What you should do: Start at the line that contains "fan [428,436,496,540] -> none". Repeat it and each line after it, exactly, up to and including the final line of the data.

Provided data:
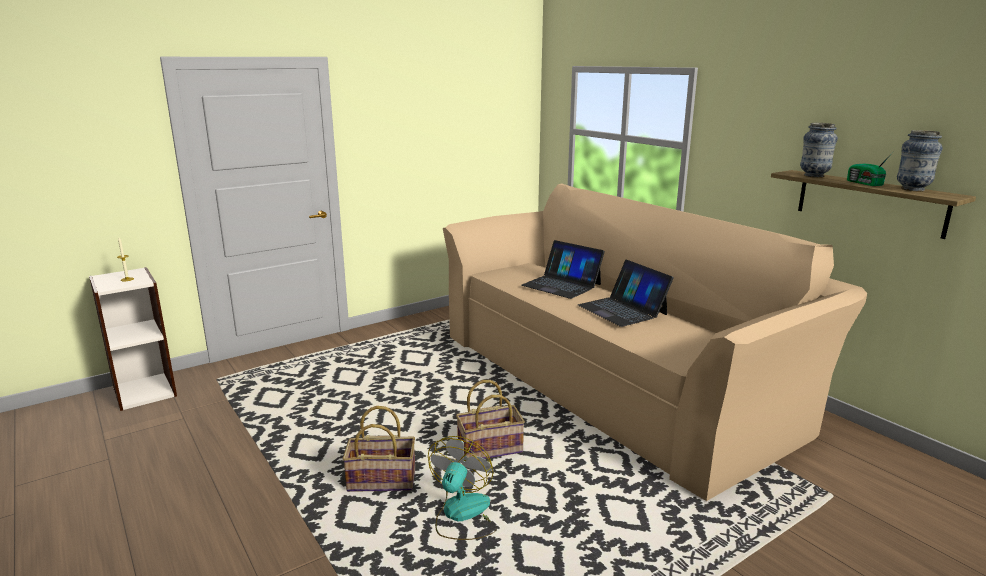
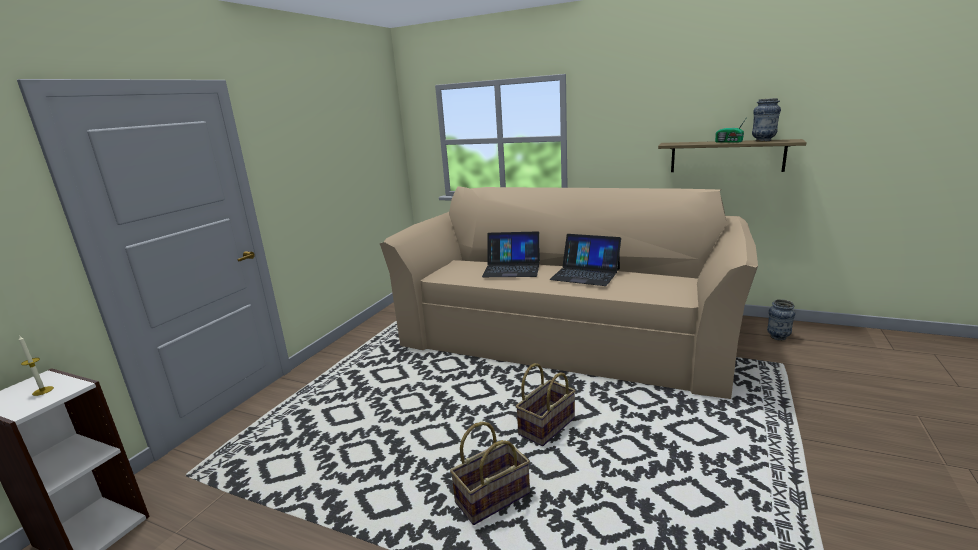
camera: 30 degrees left, 0 degrees up
fan [428,436,496,540] -> none
vase [800,123,838,178] -> vase moved to [767,299,795,341]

Reply:
fan [428,436,496,540] -> none
vase [800,123,838,178] -> vase moved to [767,299,795,341]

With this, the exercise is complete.